### The task
Omit the pictures, then reproduce every remaining record exactly.

^^^^^^^^

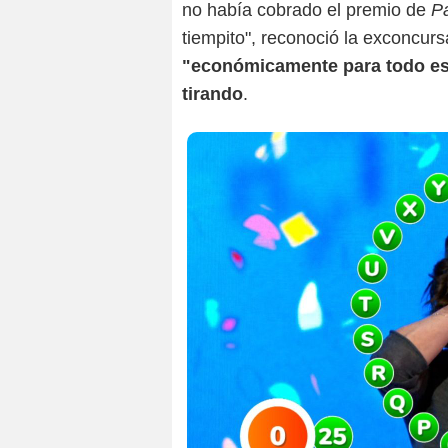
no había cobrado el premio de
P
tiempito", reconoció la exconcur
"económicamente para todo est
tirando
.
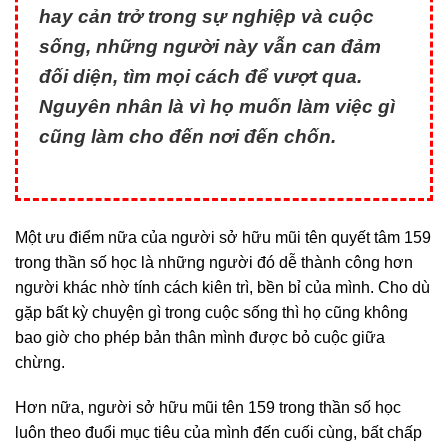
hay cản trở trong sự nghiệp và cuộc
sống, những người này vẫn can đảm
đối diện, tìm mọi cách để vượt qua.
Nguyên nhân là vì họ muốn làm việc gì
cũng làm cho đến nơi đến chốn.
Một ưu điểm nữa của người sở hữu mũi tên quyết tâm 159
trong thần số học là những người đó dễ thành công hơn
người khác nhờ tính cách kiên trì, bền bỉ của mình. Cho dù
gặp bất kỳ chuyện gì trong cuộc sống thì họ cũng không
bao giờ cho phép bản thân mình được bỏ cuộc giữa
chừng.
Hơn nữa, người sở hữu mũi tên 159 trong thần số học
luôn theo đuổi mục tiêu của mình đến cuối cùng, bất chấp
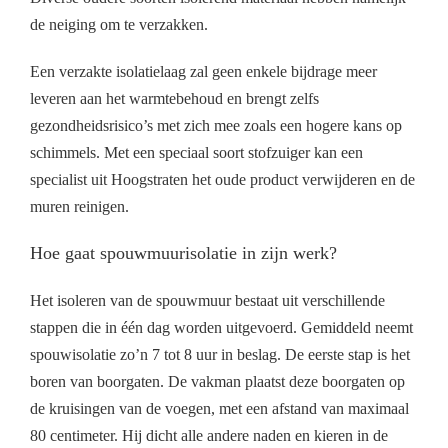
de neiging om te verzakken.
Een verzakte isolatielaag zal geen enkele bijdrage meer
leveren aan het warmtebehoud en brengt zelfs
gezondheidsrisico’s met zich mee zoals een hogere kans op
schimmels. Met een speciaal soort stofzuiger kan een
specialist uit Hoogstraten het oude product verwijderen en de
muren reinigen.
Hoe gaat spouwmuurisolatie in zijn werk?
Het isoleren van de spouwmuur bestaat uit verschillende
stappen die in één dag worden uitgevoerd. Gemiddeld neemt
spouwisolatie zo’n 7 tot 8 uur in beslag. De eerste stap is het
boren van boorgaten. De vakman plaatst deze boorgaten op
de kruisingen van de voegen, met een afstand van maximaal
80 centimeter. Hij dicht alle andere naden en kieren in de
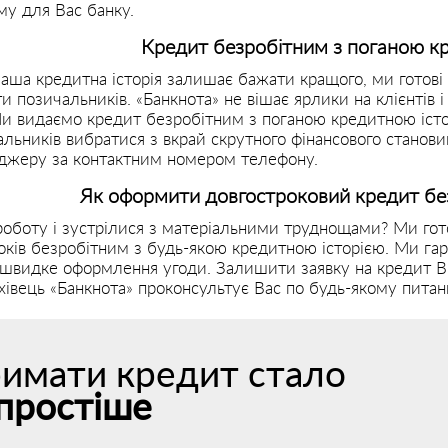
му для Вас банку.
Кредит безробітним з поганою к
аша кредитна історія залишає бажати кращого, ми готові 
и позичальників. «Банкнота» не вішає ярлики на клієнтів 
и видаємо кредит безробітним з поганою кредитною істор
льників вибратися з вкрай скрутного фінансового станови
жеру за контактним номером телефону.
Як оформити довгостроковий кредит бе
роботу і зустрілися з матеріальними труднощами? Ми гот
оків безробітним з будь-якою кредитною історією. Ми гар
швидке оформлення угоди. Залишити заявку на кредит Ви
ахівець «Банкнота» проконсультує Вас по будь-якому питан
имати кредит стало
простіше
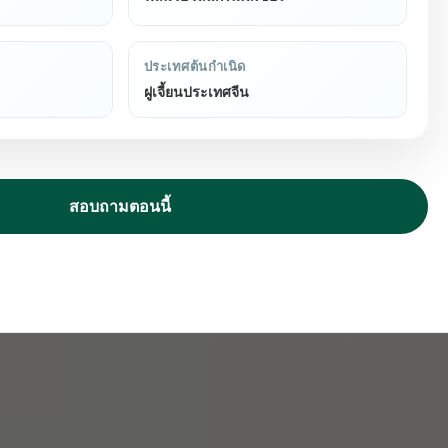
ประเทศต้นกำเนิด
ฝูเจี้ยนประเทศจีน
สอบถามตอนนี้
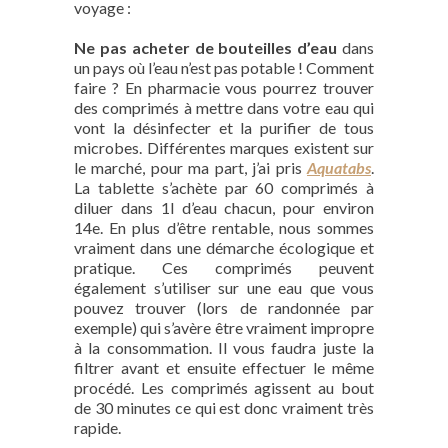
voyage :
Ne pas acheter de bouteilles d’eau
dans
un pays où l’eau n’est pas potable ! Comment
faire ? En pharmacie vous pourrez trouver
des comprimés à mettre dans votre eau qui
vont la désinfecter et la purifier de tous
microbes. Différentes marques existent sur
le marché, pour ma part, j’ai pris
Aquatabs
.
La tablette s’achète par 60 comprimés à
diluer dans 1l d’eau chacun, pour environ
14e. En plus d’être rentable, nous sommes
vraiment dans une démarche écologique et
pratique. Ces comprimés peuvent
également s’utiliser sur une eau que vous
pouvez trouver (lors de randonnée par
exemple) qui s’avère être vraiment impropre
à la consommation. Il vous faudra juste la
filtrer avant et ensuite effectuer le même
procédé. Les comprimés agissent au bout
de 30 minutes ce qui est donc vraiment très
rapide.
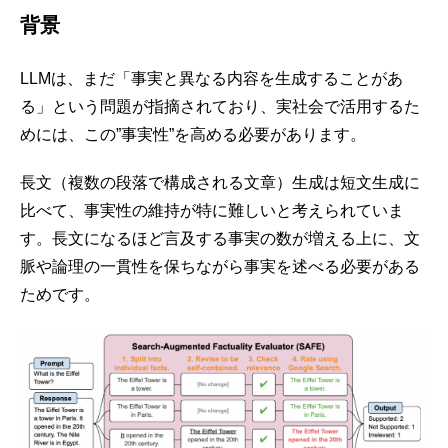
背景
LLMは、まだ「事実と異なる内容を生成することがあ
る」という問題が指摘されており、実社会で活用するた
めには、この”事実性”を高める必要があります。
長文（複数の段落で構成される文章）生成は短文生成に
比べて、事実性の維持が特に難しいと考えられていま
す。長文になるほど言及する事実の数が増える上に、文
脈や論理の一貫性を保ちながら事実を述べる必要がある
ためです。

^^^^^^^^

### Your solution
no había cobrado el premio de
P
tiempito", reconoció la exconcur
"económicamente para todo est
tirando
.
hay cản trở trong sự nghiệp và cuộc
sống, những người này vẫn can đảm
đối diện, tìm mọi cách để vượt qua.
Nguyên nhân là vì họ muốn làm việc gì
cũng làm cho đến nơi đến chốn.
Một ưu điểm nữa của người sở hữu mũi tên quyết tâm 159
trong thần số học là những người đó dễ thành công hơn
người khác nhờ tính cách kiên trì, bền bỉ của mình. Cho dù
gặp bất kỳ chuyện gì trong cuộc sống thì họ cũng không
bao giờ cho phép bản thân mình được bỏ cuộc giữa
chừng.
Hơn nữa, người sở hữu mũi tên 159 trong thần số học
luôn theo đuổi mục tiêu của mình đến cuối cùng, bất chấp
de neiging om te verzakken.
Een verzakte isolatielaag zal geen enkele bijdrage meer
leveren aan het warmtebehoud en brengt zelfs
gezondheidsrisico’s met zich mee zoals een hogere kans op
schimmels. Met een speciaal soort stofzuiger kan een
specialist uit Hoogstraten het oude product verwijderen en de
muren reinigen.
Hoe gaat spouwmuurisolatie in zijn werk?
Het isoleren van de spouwmuur bestaat uit verschillende
stappen die in één dag worden uitgevoerd. Gemiddeld neemt
spouwisolatie zo’n 7 tot 8 uur in beslag. De eerste stap is het
boren van boorgaten. De vakman plaatst deze boorgaten op
de kruisingen van de voegen, met een afstand van maximaal
80 centimeter. Hij dicht alle andere naden en kieren in de
му для Вас банку.
Кредит безробітним з поганою к
аша кредитна історія залишає бажати кращого, ми готові 
и позичальників. «Банкнота» не вішає ярлики на клієнтів 
и видаємо кредит безробітним з поганою кредитною істор
льників вибратися з вкрай скрутного фінансового станови
жеру за контактним номером телефону.
Як оформити довгостроковий кредит бе
роботу і зустрілися з матеріальними труднощами? Ми гот
оків безробітним з будь-якою кредитною історією. Ми гар
швидке оформлення угоди. Залишити заявку на кредит Ви
ахівець «Банкнота» проконсультує Вас по будь-якому питан
имати кредит стало
простіше
ประเทศต้นกำเนิด
ฝูเจี้ยนประเทศจีน
สอบถามตอนนี้
voyage :
Ne pas acheter de bouteilles d’eau
dans
un pays où l’eau n’est pas potable ! Comment
faire ? En pharmacie vous pourrez trouver
des comprimés à mettre dans votre eau qui
vont la désinfecter et la purifier de tous
microbes. Différentes marques existent sur
le marché, pour ma part, j’ai pris
Aquatabs
.
La tablette s’achète par 60 comprimés à
diluer dans 1l d’eau chacun, pour environ
14e. En plus d’être rentable, nous sommes
vraiment dans une démarche écologique et
pratique. Ces comprimés peuvent
également s’utiliser sur une eau que vous
pouvez trouver (lors de randonnée par
exemple) qui s’avère être vraiment impropre
à la consommation. Il vous faudra juste la
filtrer avant et ensuite effectuer le même
procédé. Les comprimés agissent au bout
de 30 minutes ce qui est donc vraiment très
rapide.
背景
LLMは、まだ「事実と異なる内容を生成することがあ
る」という問題が指摘されており、実社会で活用するた
めには、この”事実性”を高める必要があります。
長文（複数の段落で構成される文章）生成は短文生成に
比べて、事実性の維持が特に難しいと考えられていま
す。長文になるほど言及する事実の数が増える上に、文
脈や論理の一貫性を保ちながら事実を述べる必要がある
ためです。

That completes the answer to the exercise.